# How do you find an equivalent equation in rectangular coordinates r = -3 + 5 cos x ?

Jan 27, 2016

Use ${r}^{2} = {x}^{2} + {y}^{2}$

#### Explanation:

There are a couple of basic relations here that are helpful. The Pythagorean theorem and the unit circle tell us that the square of hypotenuse of a right triangle is equal to the sum of the squares of the of other two sides, or:

${a}^{2} + {b}^{2} = {c}^{2}$

Now throw that right triangle inside a circle (circumscribe it), such that one corner is on the origin, and the other is on the circumference of the circle. This will invariably leave the right angle sitting on the x or y axis.

This makes the hypotenuse the radius of the circle, and the other two sides the x and y axis. So our relation becomes:

${x}^{2} + {y}^{2} = {r}^{2}$

From the unit circle, we can find that the length of the leg on the x axis is determined by the cosine of the angle between the x axis and the hypotenuse of our circumscribed triangle.

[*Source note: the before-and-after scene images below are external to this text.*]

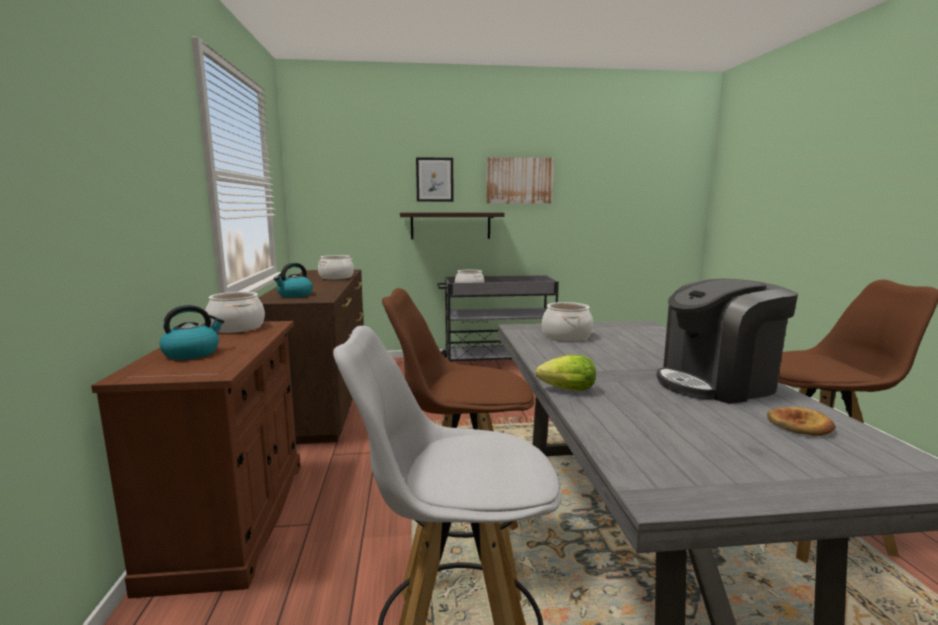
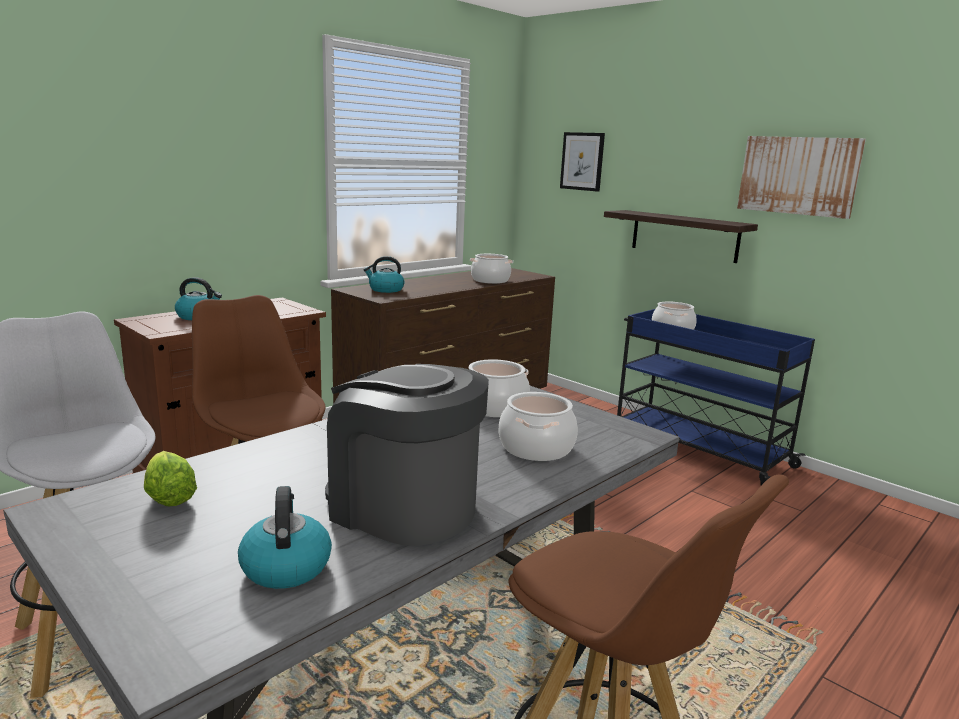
camera: 50 degrees right, 5 degrees up
(237, 328) = (279, 307): cooking pot -> cooking pot (536, 448)
(434, 179) = (672, 167): picture -> picture (582, 161)
(497, 363) = (696, 449): grey cart -> blue cart
(564, 390) = (287, 439): lettuce -> lettuce (169, 496)
(800, 426) = (285, 566): bread -> kettle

SOHCAHTOA my friends, SOHCAHTOA. Using this we find that:

$x = r \cos \left(t\right)$
$y = r \sin \left(t\right)$

Where $r$ is the radius, and $\theta$ is the angle.

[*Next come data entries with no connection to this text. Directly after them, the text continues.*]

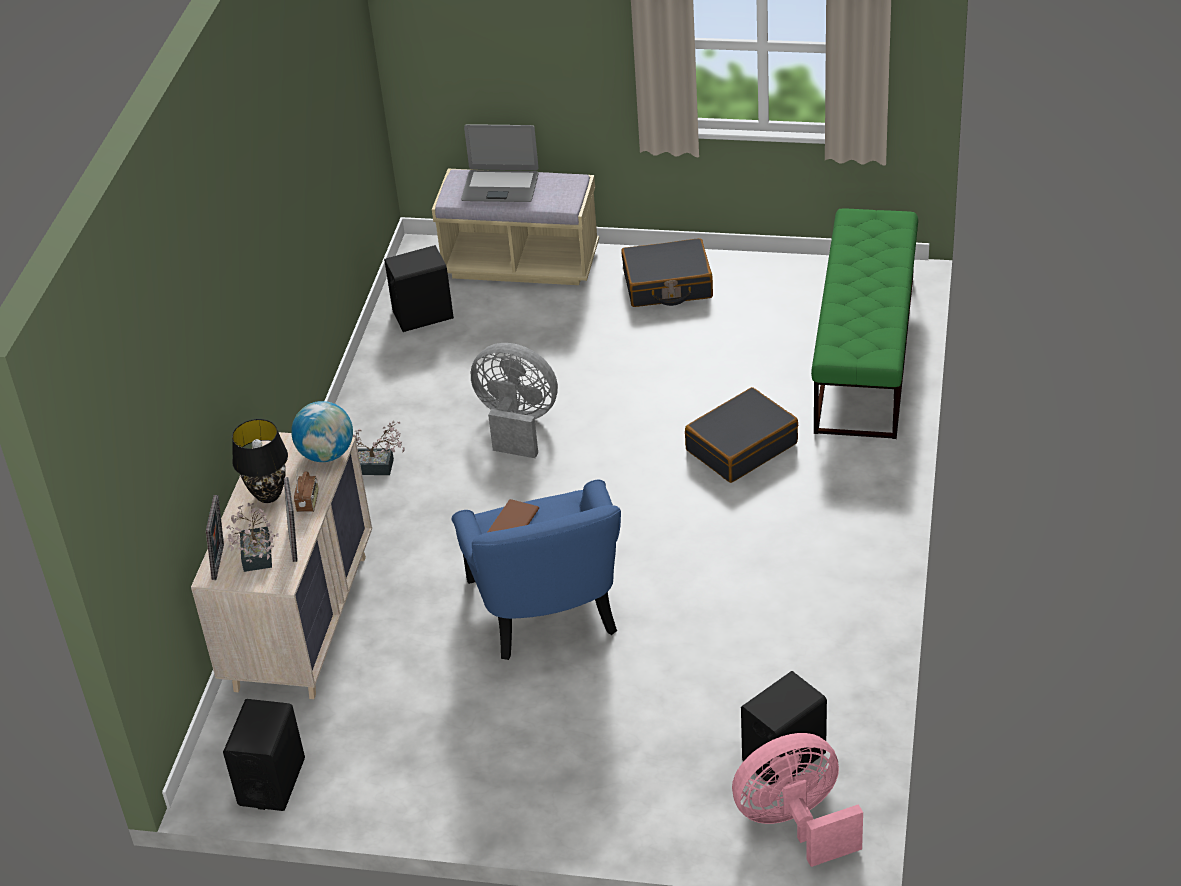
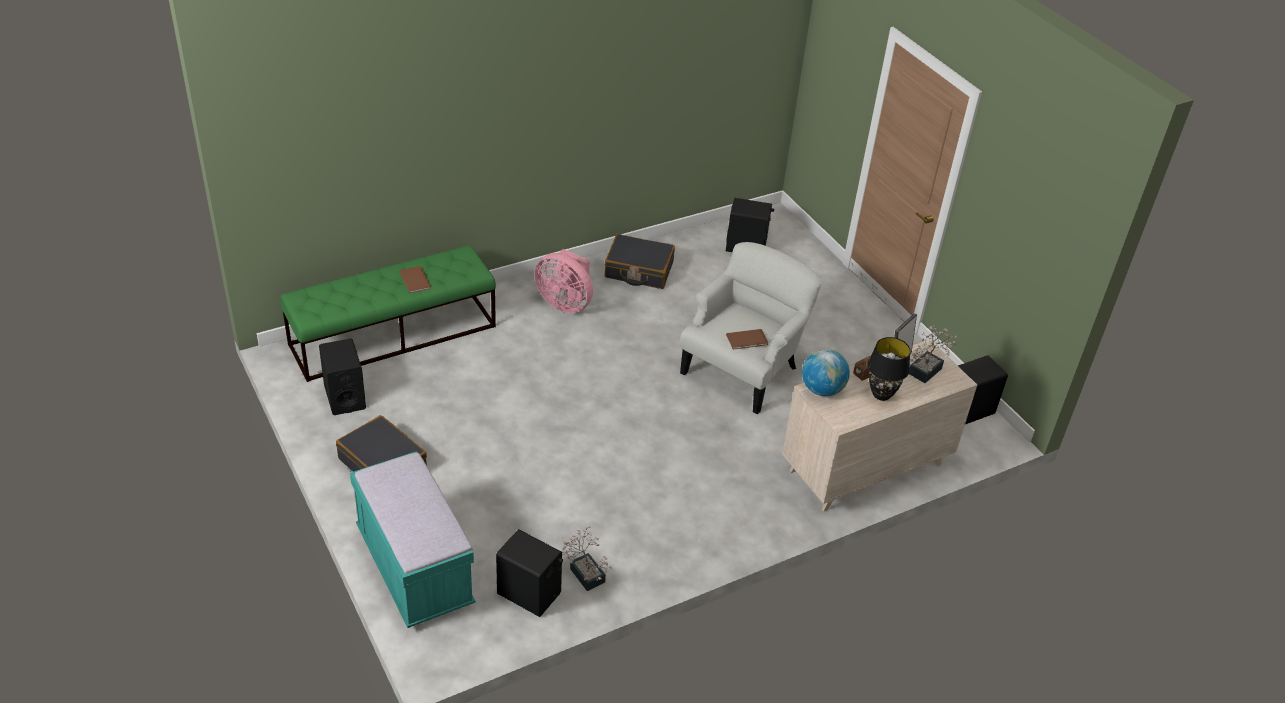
camera: 135 degrees left, 0 degrees up
(221, 562) = (947, 383): picture frame -> none
(378, 467) = (711, 514): potted plant -> potted plant (585, 572)
(500, 187) = (415, 515): laptop -> none
(516, 424) = (605, 465): grey fan -> none
(521, 264) = (414, 568): beige bench -> turquoise bench
(546, 607) = (743, 369): blue armchair -> white armchair
(741, 446) = (534, 351): black suitcase -> black suitcase (638, 270)
(789, 290) = (344, 397): none -> black speaker
(795, 823) = (777, 230): pink fan -> pink fan (565, 303)
(859, 304) = (415, 279): none -> brown book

And since $\tan \left(\theta\right) = \sin \frac{\theta}{\cos} \left(\theta\right)$ we get a bonus (corollary) relation that:

$\tan \left(\theta\right) = \frac{x}{y}$

So putting it all together, you just write $r = \sqrt{{x}^{2} + {y}^{2}}$, substitute this into the given equation, and rearrange the terms.

All this leads me to believe that the x in the above equation should have been a $\theta$, because otherwise this equation is halfway to rectangular already.

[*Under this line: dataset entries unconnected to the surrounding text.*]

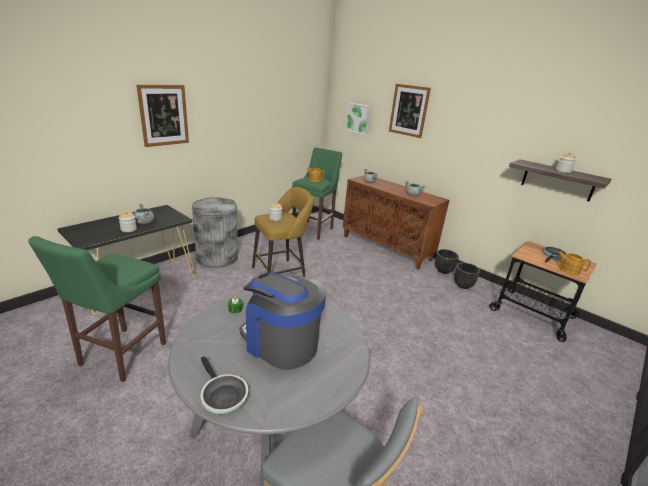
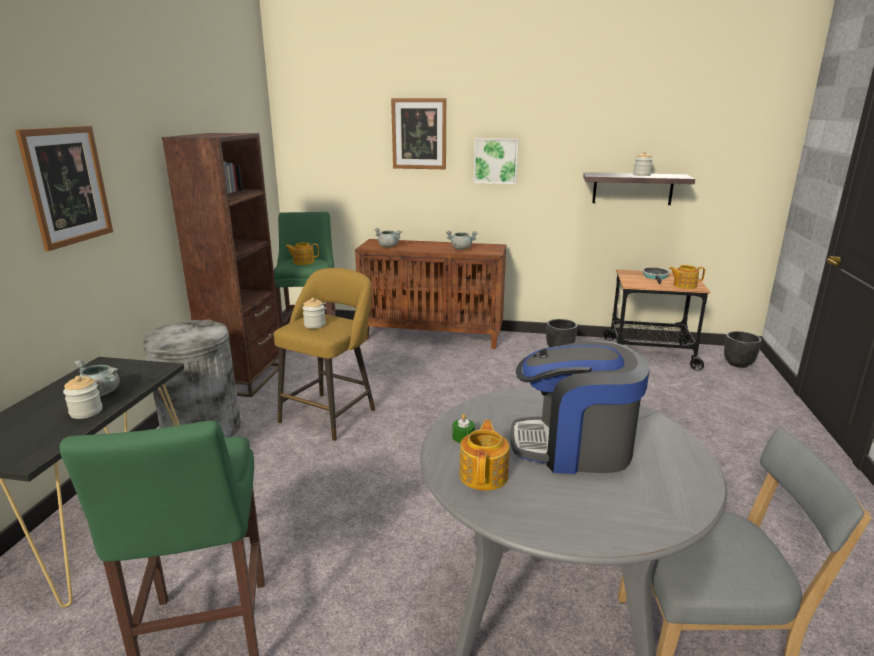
camera: 30 degrees left, 5 degrees down
(212, 334) = (484, 475): none -> teapot
(222, 396) = (608, 528): frying pan -> none
(262, 238) = (245, 378): none -> brown bookcase
(358, 118) = (336, 157): picture -> picture (495, 161)
(443, 271) = (523, 341): black planter -> black planter (738, 364)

If that's the case, you need to solve $x = r \cos \left(t\right)$ for $\cos \left(t\right)$, substitute the given relation for $r$, and then throw it all back in the original equation. Most people like to solve for $y$ after this to put the equation in general form, but with all those square roots kicking around it probably won't be possible.